■ WHAT YOU ARE ASKED TO DO: Everything in the listing must be repeated word for word.

■ EXTRACTED INFORMATION:
Content starts

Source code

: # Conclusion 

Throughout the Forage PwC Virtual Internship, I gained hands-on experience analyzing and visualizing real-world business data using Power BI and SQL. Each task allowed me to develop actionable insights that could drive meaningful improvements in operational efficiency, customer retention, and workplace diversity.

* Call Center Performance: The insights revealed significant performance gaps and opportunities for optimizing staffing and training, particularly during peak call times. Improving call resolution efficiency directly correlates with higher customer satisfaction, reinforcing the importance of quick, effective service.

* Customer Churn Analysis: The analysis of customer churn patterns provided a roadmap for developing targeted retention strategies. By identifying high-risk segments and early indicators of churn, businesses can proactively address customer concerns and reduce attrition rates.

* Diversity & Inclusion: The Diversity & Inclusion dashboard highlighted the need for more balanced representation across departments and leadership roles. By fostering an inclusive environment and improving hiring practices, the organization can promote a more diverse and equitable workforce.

Content ends

■ RESULT:
Source code

: # Conclusion 

Throughout the Forage PwC Virtual Internship, I gained hands-on experience analyzing and visualizing real-world business data using Power BI and SQL. Each task allowed me to develop actionable insights that could drive meaningful improvements in operational efficiency, customer retention, and workplace diversity.

* Call Center Performance: The insights revealed significant performance gaps and opportunities for optimizing staffing and training, particularly during peak call times. Improving call resolution efficiency directly correlates with higher customer satisfaction, reinforcing the importance of quick, effective service.

* Customer Churn Analysis: The analysis of customer churn patterns provided a roadmap for developing targeted retention strategies. By identifying high-risk segments and early indicators of churn, businesses can proactively address customer concerns and reduce attrition rates.

* Diversity & Inclusion: The Diversity & Inclusion dashboard highlighted the need for more balanced representation across departments and leadership roles. By fostering an inclusive environment and improving hiring practices, the organization can promote a more diverse and equitable workforce.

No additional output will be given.